▸ What you will do:
Rewrite every line of the records below, replacing each "collectors" with "collected by" and leaving everything else unchanged.

▸ Records to process:
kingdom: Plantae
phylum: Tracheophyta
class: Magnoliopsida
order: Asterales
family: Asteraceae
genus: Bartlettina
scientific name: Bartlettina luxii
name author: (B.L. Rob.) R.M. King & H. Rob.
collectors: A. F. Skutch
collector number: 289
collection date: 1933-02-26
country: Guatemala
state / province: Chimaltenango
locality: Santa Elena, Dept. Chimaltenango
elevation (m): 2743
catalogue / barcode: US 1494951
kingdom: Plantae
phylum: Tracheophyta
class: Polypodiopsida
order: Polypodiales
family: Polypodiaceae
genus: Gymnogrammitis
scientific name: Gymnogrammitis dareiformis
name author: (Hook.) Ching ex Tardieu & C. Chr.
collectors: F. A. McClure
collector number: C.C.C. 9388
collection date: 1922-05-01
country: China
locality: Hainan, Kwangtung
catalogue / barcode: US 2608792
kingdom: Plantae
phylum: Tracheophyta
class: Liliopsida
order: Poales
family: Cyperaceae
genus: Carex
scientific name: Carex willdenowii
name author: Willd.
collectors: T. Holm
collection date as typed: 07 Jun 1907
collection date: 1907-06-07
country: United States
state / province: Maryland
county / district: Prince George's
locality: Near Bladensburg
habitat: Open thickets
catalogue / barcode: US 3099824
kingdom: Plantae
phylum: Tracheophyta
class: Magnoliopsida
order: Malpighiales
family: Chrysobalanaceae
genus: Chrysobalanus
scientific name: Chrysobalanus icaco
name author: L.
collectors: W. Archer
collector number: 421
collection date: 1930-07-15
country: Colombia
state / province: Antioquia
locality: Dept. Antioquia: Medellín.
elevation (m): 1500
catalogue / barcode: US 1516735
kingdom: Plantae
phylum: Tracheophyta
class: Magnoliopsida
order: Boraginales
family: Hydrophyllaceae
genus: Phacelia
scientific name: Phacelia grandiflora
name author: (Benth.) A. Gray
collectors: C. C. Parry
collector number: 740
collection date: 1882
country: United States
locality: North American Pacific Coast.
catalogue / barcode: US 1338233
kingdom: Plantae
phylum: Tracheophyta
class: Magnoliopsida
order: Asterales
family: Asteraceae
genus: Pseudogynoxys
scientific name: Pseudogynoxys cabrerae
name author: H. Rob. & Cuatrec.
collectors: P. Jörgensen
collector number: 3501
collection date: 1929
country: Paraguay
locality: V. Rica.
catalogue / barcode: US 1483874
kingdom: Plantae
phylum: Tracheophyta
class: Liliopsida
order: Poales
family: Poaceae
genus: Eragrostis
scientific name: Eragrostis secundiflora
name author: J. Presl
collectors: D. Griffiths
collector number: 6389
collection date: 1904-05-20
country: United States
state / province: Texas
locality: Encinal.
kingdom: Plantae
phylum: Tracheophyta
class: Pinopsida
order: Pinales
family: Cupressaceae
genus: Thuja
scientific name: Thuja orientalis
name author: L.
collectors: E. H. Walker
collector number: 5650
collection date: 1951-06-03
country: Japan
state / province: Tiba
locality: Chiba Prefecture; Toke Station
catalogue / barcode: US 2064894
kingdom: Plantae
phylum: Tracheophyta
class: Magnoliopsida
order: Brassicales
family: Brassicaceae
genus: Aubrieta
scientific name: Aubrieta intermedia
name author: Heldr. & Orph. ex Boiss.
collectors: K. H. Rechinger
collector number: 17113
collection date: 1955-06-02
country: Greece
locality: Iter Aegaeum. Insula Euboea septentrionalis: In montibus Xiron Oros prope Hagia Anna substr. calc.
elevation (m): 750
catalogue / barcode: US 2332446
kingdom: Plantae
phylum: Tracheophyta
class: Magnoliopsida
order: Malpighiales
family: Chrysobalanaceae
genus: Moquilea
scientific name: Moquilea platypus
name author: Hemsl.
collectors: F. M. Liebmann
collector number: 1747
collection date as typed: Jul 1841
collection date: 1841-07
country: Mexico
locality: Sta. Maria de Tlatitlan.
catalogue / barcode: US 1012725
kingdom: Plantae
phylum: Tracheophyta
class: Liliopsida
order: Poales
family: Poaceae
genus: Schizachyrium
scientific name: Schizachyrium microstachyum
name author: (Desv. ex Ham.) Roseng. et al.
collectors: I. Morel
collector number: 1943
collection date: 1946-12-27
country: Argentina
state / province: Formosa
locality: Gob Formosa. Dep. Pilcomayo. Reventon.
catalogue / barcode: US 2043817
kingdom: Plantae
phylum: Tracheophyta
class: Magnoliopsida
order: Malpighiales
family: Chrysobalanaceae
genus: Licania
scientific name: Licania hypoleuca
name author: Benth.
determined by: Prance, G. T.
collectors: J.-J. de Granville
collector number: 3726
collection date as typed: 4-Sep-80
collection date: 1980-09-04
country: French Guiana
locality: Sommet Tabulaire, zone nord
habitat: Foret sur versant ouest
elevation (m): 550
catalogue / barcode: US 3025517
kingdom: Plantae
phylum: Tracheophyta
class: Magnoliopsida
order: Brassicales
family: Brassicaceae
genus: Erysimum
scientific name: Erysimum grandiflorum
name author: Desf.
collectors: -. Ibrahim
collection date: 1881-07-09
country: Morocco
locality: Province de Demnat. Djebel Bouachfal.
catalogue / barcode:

▸ The completed task:
kingdom: Plantae
phylum: Tracheophyta
class: Magnoliopsida
order: Asterales
family: Asteraceae
genus: Bartlettina
scientific name: Bartlettina luxii
name author: (B.L. Rob.) R.M. King & H. Rob.
collected by: A. F. Skutch
collector number: 289
collection date: 1933-02-26
country: Guatemala
state / province: Chimaltenango
locality: Santa Elena, Dept. Chimaltenango
elevation (m): 2743
catalogue / barcode: US 1494951
kingdom: Plantae
phylum: Tracheophyta
class: Polypodiopsida
order: Polypodiales
family: Polypodiaceae
genus: Gymnogrammitis
scientific name: Gymnogrammitis dareiformis
name author: (Hook.) Ching ex Tardieu & C. Chr.
collected by: F. A. McClure
collector number: C.C.C. 9388
collection date: 1922-05-01
country: China
locality: Hainan, Kwangtung
catalogue / barcode: US 2608792
kingdom: Plantae
phylum: Tracheophyta
class: Liliopsida
order: Poales
family: Cyperaceae
genus: Carex
scientific name: Carex willdenowii
name author: Willd.
collected by: T. Holm
collection date as typed: 07 Jun 1907
collection date: 1907-06-07
country: United States
state / province: Maryland
county / district: Prince George's
locality: Near Bladensburg
habitat: Open thickets
catalogue / barcode: US 3099824
kingdom: Plantae
phylum: Tracheophyta
class: Magnoliopsida
order: Malpighiales
family: Chrysobalanaceae
genus: Chrysobalanus
scientific name: Chrysobalanus icaco
name author: L.
collected by: W. Archer
collector number: 421
collection date: 1930-07-15
country: Colombia
state / province: Antioquia
locality: Dept. Antioquia: Medellín.
elevation (m): 1500
catalogue / barcode: US 1516735
kingdom: Plantae
phylum: Tracheophyta
class: Magnoliopsida
order: Boraginales
family: Hydrophyllaceae
genus: Phacelia
scientific name: Phacelia grandiflora
name author: (Benth.) A. Gray
collected by: C. C. Parry
collector number: 740
collection date: 1882
country: United States
locality: North American Pacific Coast.
catalogue / barcode: US 1338233
kingdom: Plantae
phylum: Tracheophyta
class: Magnoliopsida
order: Asterales
family: Asteraceae
genus: Pseudogynoxys
scientific name: Pseudogynoxys cabrerae
name author: H. Rob. & Cuatrec.
collected by: P. Jörgensen
collector number: 3501
collection date: 1929
country: Paraguay
locality: V. Rica.
catalogue / barcode: US 1483874
kingdom: Plantae
phylum: Tracheophyta
class: Liliopsida
order: Poales
family: Poaceae
genus: Eragrostis
scientific name: Eragrostis secundiflora
name author: J. Presl
collected by: D. Griffiths
collector number: 6389
collection date: 1904-05-20
country: United States
state / province: Texas
locality: Encinal.
kingdom: Plantae
phylum: Tracheophyta
class: Pinopsida
order: Pinales
family: Cupressaceae
genus: Thuja
scientific name: Thuja orientalis
name author: L.
collected by: E. H. Walker
collector number: 5650
collection date: 1951-06-03
country: Japan
state / province: Tiba
locality: Chiba Prefecture; Toke Station
catalogue / barcode: US 2064894
kingdom: Plantae
phylum: Tracheophyta
class: Magnoliopsida
order: Brassicales
family: Brassicaceae
genus: Aubrieta
scientific name: Aubrieta intermedia
name author: Heldr. & Orph. ex Boiss.
collected by: K. H. Rechinger
collector number: 17113
collection date: 1955-06-02
country: Greece
locality: Iter Aegaeum. Insula Euboea septentrionalis: In montibus Xiron Oros prope Hagia Anna substr. calc.
elevation (m): 750
catalogue / barcode: US 2332446
kingdom: Plantae
phylum: Tracheophyta
class: Magnoliopsida
order: Malpighiales
family: Chrysobalanaceae
genus: Moquilea
scientific name: Moquilea platypus
name author: Hemsl.
collected by: F. M. Liebmann
collector number: 1747
collection date as typed: Jul 1841
collection date: 1841-07
country: Mexico
locality: Sta. Maria de Tlatitlan.
catalogue / barcode: US 1012725
kingdom: Plantae
phylum: Tracheophyta
class: Liliopsida
order: Poales
family: Poaceae
genus: Schizachyrium
scientific name: Schizachyrium microstachyum
name author: (Desv. ex Ham.) Roseng. et al.
collected by: I. Morel
collector number: 1943
collection date: 1946-12-27
country: Argentina
state / province: Formosa
locality: Gob Formosa. Dep. Pilcomayo. Reventon.
catalogue / barcode: US 2043817
kingdom: Plantae
phylum: Tracheophyta
class: Magnoliopsida
order: Malpighiales
family: Chrysobalanaceae
genus: Licania
scientific name: Licania hypoleuca
name author: Benth.
determined by: Prance, G. T.
collected by: J.-J. de Granville
collector number: 3726
collection date as typed: 4-Sep-80
collection date: 1980-09-04
country: French Guiana
locality: Sommet Tabulaire, zone nord
habitat: Foret sur versant ouest
elevation (m): 550
catalogue / barcode: US 3025517
kingdom: Plantae
phylum: Tracheophyta
class: Magnoliopsida
order: Brassicales
family: Brassicaceae
genus: Erysimum
scientific name: Erysimum grandiflorum
name author: Desf.
collected by: -. Ibrahim
collection date: 1881-07-09
country: Morocco
locality: Province de Demnat. Djebel Bouachfal.
catalogue / barcode:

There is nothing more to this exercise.